Tarefa proposta 1: No texto apresentado sobre a literatura de viagem de Camarillo, segundo o trecho citado, como alguém definiu a língua portuguesa?
Tarefa proposta 2: Dê continuidade ao texto apresentado sobre a obra Brujas, Lisboa, Madrid, a partir da última frase.

Texto apresentado:
───

A literatura de viagem está impregnada na biografia da escritora. Assim, em diferentes momentos de Brujas, Lisboa, Madrid observa-se que Camarillo se divide entre o aqui (o novo e diferente) e o ali (o conhecido e familiar). As comparações estabelecidas entre a capital portuguesa e o México partem de associações sensoriais e sentimentais. Camarillo caracteriza Portugal a partir da alteridade, através de comparações constantes. Assim, permite ao leitor, mais do que observar pelos seus olhos, sentir o que ela sente. Nesta perspetiva, é mesmo possível falar de uma viagem interior da autora, que se apropria do espaço e se imbui da cultura sendo, ao mesmo tempo, estrangeira. Ao referir-se ao português, faz alusão à sonoridade e inclui, mais uma vez, uma metáfora musical para marcar as diferenças em relação ao espanhol:
“¿Y qué decir del idioma? Que no está fabricado por hombres, sino por abejas. ¡Tal es la miel de su acento y la dulzura de sus inflexiones!... / Alguien dijo que la lengua portuguesa es el español sin huesos. Y esto es verdad; cuidadosamente fueron extraídas las durezas, y el portugués salió por fin como el caño del agua en el pilón, cantante, persuasivo, mimoso, agraciado, convincente, acariciador. / Y ésta es la voz con que habla Portugal, bellamente timbrada en el hombre, dulcemente acentuada en el niño y en la mujer.” (Camarillo 1930: 50-51)

───

Conteúdo da listagem:
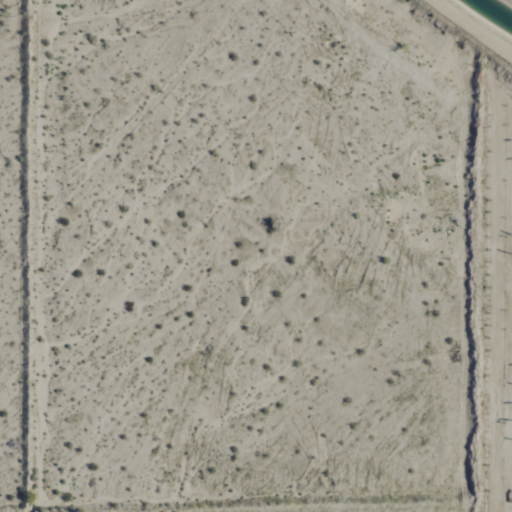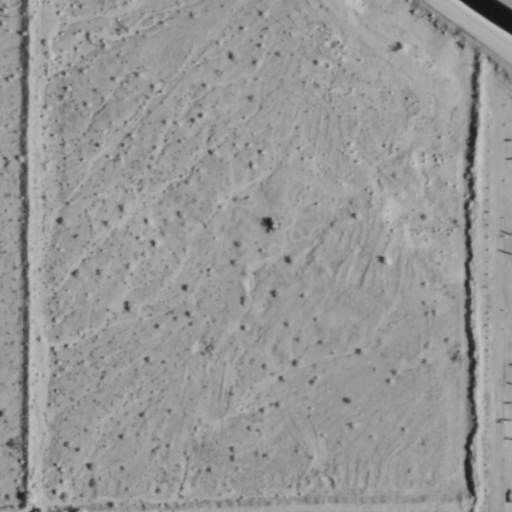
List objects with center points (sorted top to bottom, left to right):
power tower: (4, 25)
power tower: (1, 259)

───

Resposta do exercício 1: Como o espanhol sem ossos.

Resposta do exercício 2:
Em “Calle de Coimbra”, Camarillo descreve uma rua. Não oferece informações sobre os edifícios ou sobre as características do mobiliário urbano, mas expressa o que ela inspira, os sentimentos de tempo estagnado que a imagem antiga e romântica lhe provoca. Esta ideia é também observada quando a autora alude à estrutura urbana de Lisboa, pois acredita que, graças a ela, a cidade será capaz de evitar o impacto do progresso do século XX, marcado pelo desenvolvimento dos meios de transporte:
“Estas calles en escalera, tan antiguas, tan románticas, hechas para la leyenda, para ser cantadas en romance, no están ni pueden estar profanadas por los automóviles. […] No rasgarán el ambiente de esas calles los caballos que arrastran berlinas, ni romperá su paz el timbre de las bicicletas. Y como esas calles son angostas, no han de bajar a ellas los aeroplanos... ¡Dichosas mil veces, porque han podido levantar sus puentes levadizos, para impedir que la vida moderna eche abajo lo que el Tiempo labró con mano amante!” (Camarillo 1943: 51-52).
Esta observação mostra possivelmente a resistência de Camarillo às mudanças do século XX e o seu gosto por uma estética romântica de certa forma ancorada no passado (Soltero Sánchez 2002: 360). Nesse sentido, subscrevia a ideia de que num livro de viagens a imaginação e a memória coexistem. Camarillo confessa aos seus leitores que trouxe de Portugal a memória de uma solitária e misteriosa rua de Coimbra:
“¡No vengáis a estos sitios vosotros, los frívolos que sólo sabéis reír!... Aquí, las ventanas y los balcones están cerrados; en ellos no hay mujeres asomadas. La música de vuestras serenatas alegres no conmovería las paredes carcomidas de estas casas legendarias... ¡No vengáis! Esta calle no habla de amor terreno. Mas... si os atraen la soledad, el silencio, el dolor, entonces... ya os daré las señas para que vengáis. / Por ahora, la calle es mía, sólo mía...” (Camarillo 1930: 56)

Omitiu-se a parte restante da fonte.